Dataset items
··········
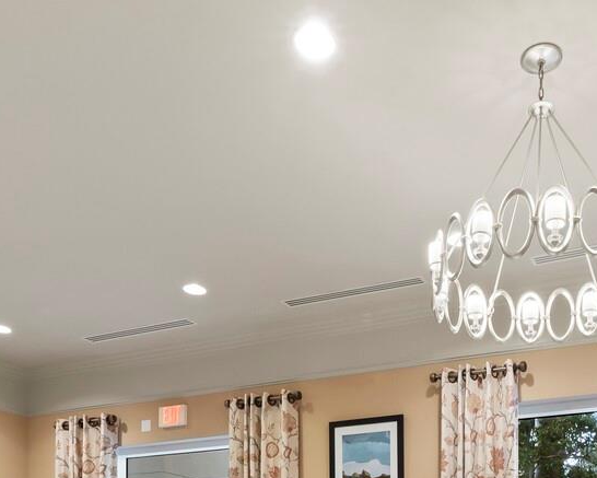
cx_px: 415
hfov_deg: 44.8
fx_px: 707
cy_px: 604
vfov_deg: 30.4
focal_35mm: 40
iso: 400
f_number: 11
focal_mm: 7
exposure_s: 1.3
··········
Would you give the entries above again verbatim, omitting the images they contain?

cx_px: 415
hfov_deg: 44.8
fx_px: 707
cy_px: 604
vfov_deg: 30.4
focal_35mm: 40
iso: 400
f_number: 11
focal_mm: 7
exposure_s: 1.3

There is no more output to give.